• What to work on:
Retype, word for word, every line from the one holding "Assume a horizontal" through the one holding "blue lighter [326,213,410,236]" in the entries below, both included, and only those lines.
Top of Data for review
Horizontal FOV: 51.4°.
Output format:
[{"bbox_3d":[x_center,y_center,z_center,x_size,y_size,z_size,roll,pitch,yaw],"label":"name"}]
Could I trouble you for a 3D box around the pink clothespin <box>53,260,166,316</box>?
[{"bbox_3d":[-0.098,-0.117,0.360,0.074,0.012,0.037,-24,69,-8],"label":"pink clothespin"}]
Bottom of Data for review
Top of Data for review
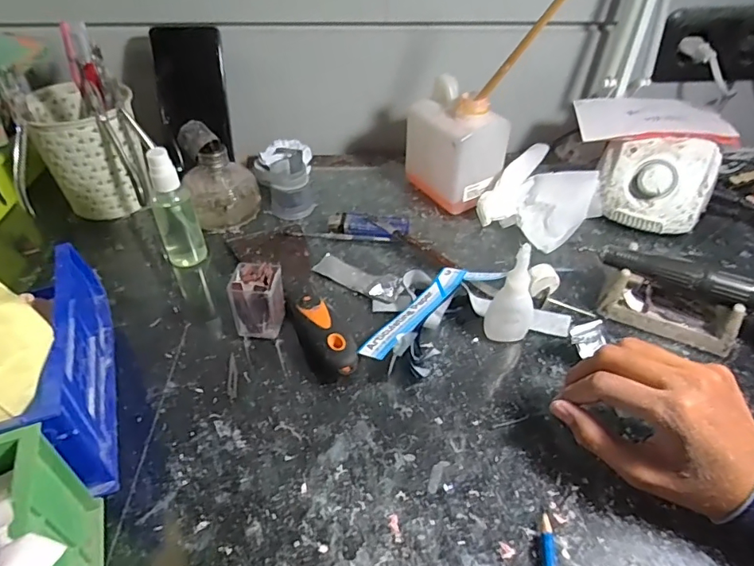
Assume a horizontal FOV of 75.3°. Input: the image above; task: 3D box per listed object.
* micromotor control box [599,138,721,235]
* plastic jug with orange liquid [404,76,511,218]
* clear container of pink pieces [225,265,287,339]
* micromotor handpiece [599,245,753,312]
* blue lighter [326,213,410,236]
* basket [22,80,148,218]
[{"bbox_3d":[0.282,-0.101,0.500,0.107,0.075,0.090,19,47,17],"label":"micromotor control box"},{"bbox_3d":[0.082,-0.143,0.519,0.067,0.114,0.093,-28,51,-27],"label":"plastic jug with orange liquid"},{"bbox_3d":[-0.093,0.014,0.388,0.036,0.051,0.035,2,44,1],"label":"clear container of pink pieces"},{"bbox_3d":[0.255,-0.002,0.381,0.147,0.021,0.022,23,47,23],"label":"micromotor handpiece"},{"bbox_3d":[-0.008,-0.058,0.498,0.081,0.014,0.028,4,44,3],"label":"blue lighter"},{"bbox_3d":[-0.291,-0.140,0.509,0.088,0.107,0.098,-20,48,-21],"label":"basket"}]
Bottom of Data for review
• Answer section:
Assume a horizontal FOV of 75.3°. Input: the image above; task: 3D box per listed object.
* micromotor control box [599,138,721,235]
* plastic jug with orange liquid [404,76,511,218]
* clear container of pink pieces [225,265,287,339]
* micromotor handpiece [599,245,753,312]
* blue lighter [326,213,410,236]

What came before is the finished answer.